### TASK INSTRUCTIONS:
Render the records below, from their first line through the line containing "4: (760, 203)", as a Markdown table with the columns "Row" and "Entry". Number each row and omit any blank lines.

### DATA FOR THE TASK:
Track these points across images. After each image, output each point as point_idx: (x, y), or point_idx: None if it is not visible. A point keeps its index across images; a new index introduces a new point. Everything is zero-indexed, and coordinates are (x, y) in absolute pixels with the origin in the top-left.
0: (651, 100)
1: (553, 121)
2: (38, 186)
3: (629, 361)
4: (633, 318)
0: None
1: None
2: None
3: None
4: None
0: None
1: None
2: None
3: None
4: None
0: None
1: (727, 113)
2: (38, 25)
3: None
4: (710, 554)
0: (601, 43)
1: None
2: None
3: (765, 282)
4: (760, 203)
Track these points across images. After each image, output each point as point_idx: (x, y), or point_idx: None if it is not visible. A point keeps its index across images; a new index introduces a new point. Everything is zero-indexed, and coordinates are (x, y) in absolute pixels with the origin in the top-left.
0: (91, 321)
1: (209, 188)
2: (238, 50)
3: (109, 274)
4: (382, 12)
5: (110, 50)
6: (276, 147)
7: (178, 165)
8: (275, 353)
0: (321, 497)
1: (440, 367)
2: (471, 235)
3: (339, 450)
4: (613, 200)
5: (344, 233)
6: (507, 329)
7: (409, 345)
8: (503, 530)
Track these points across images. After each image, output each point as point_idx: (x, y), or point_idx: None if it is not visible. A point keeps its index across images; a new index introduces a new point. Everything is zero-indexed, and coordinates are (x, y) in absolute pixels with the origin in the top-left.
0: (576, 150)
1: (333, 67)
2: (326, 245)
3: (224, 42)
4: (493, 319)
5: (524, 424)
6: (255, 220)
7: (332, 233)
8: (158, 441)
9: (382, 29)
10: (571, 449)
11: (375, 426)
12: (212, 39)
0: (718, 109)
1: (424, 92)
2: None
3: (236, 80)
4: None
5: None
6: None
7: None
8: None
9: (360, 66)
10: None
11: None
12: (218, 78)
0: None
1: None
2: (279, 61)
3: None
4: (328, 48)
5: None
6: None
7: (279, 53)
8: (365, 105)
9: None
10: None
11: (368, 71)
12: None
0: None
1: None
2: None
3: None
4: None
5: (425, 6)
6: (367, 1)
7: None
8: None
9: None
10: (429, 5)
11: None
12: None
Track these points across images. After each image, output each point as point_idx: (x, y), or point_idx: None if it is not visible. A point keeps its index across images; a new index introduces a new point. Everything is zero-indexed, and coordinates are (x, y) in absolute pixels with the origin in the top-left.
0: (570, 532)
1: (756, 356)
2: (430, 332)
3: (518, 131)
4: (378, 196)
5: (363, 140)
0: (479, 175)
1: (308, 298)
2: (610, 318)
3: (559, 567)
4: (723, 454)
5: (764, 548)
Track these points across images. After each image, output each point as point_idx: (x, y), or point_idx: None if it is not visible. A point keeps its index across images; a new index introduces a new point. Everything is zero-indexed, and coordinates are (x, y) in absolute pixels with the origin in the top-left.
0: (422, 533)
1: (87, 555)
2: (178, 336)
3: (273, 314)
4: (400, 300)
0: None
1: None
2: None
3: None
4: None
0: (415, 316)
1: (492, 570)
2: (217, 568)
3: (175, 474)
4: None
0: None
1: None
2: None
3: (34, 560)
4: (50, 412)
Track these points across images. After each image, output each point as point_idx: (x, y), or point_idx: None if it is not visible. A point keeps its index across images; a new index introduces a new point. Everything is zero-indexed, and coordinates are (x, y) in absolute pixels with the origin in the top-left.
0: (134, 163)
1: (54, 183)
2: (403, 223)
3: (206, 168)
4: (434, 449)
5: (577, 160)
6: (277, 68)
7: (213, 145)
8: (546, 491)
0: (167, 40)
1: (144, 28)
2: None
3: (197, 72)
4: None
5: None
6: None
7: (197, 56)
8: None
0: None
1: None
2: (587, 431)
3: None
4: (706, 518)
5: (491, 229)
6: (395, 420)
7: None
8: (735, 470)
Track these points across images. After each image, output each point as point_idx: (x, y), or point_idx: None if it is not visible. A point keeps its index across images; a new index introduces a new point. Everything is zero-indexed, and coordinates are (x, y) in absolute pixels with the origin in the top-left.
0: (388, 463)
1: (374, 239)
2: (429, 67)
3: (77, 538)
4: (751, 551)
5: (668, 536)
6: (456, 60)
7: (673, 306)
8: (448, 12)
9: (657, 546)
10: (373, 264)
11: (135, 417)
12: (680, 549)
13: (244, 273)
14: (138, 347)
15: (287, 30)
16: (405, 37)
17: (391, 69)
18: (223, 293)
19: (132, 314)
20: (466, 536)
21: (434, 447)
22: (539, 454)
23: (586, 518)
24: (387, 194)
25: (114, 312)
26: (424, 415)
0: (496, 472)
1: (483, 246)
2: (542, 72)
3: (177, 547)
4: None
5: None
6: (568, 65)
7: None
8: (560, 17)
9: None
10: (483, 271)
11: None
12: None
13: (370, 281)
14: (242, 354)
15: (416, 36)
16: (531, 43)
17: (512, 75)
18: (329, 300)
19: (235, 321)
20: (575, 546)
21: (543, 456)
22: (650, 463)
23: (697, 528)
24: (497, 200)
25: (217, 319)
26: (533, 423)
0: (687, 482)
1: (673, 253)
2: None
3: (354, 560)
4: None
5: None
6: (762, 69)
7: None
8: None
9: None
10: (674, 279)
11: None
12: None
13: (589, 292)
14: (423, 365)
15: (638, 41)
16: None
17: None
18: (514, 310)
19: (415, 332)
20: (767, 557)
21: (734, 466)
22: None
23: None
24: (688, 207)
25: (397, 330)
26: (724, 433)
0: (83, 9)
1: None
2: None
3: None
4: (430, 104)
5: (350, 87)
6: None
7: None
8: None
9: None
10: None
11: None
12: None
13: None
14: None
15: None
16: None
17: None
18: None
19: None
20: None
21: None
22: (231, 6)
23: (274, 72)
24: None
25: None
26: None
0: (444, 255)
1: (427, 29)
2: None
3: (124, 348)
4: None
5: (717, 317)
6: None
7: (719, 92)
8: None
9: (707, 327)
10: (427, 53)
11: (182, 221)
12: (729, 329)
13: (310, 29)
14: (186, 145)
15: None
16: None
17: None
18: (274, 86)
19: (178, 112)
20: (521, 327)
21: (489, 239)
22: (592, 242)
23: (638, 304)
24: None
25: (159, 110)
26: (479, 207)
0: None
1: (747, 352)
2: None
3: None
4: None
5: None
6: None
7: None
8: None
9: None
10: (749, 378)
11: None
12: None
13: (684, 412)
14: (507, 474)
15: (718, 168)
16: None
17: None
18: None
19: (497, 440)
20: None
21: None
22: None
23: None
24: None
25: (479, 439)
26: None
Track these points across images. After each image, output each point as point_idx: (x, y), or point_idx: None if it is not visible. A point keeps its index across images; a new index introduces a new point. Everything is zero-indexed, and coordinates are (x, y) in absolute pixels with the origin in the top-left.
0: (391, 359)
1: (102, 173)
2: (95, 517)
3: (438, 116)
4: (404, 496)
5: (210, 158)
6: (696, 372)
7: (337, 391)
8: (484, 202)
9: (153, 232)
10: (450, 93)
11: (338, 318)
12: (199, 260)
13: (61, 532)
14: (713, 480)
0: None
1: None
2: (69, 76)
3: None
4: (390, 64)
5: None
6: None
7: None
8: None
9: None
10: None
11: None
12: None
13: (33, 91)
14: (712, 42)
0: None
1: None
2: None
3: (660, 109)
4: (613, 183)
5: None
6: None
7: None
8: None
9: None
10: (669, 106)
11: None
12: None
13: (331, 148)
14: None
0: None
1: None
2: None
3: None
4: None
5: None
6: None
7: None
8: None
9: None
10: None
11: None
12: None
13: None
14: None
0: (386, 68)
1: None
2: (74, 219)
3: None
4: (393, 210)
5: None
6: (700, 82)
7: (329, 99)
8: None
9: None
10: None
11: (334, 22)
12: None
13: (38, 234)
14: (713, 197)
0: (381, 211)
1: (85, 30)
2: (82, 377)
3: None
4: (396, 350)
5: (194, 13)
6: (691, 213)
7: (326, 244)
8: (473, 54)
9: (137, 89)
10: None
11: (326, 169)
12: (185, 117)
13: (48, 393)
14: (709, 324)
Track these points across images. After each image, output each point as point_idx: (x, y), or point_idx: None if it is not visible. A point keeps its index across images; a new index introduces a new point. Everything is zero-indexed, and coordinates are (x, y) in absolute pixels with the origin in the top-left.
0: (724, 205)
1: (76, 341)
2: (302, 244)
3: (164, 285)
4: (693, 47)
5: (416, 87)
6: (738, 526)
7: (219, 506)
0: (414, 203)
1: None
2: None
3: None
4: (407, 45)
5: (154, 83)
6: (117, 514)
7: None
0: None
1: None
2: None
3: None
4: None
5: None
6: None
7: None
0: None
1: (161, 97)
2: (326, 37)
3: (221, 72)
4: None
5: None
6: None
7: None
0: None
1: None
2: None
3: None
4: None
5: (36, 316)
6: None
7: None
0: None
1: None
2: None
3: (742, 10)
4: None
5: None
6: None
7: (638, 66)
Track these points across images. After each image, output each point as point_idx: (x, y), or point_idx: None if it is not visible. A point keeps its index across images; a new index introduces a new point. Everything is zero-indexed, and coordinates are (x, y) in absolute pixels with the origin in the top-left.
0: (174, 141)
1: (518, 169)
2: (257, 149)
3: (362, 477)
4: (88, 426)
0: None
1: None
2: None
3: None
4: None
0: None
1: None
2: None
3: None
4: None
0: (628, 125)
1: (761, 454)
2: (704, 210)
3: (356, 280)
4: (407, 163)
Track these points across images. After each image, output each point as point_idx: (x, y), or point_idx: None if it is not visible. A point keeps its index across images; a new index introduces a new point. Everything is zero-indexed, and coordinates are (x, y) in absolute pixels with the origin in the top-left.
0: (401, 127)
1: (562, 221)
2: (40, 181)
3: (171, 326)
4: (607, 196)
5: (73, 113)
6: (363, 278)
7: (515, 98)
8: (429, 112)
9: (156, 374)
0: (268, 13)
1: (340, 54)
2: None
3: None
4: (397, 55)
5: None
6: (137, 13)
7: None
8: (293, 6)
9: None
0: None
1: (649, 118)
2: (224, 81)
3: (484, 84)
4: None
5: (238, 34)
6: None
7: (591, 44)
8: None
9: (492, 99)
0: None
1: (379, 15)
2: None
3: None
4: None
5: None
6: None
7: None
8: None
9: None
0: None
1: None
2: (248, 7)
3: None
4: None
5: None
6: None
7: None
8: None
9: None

### RIGHT ANSWER:
| Row | Entry |
|---|---|
| 1 | Track these points across images. After each image, output each point as point_idx: (x, y), or point_idx: None if it is not visible. A point keeps its index across images; a new index introduces a new point. Everything is zero-indexed, and coordinates are (x, y) in absolute pixels with the origin in the top-left. |
| 2 | 0: (651, 100) |
| 3 | 1: (553, 121) |
| 4 | 2: (38, 186) |
| 5 | 3: (629, 361) |
| 6 | 4: (633, 318) |
| 7 | 0: None |
| 8 | 1: None |
| 9 | 2: None |
| 10 | 3: None |
| 11 | 4: None |
| 12 | 0: None |
| 13 | 1: None |
| 14 | 2: None |
| 15 | 3: None |
| 16 | 4: None |
| 17 | 0: None |
| 18 | 1: (727, 113) |
| 19 | 2: (38, 25) |
| 20 | 3: None |
| 21 | 4: (710, 554) |
| 22 | 0: (601, 43) |
| 23 | 1: None |
| 24 | 2: None |
| 25 | 3: (765, 282) |
| 26 | 4: (760, 203) |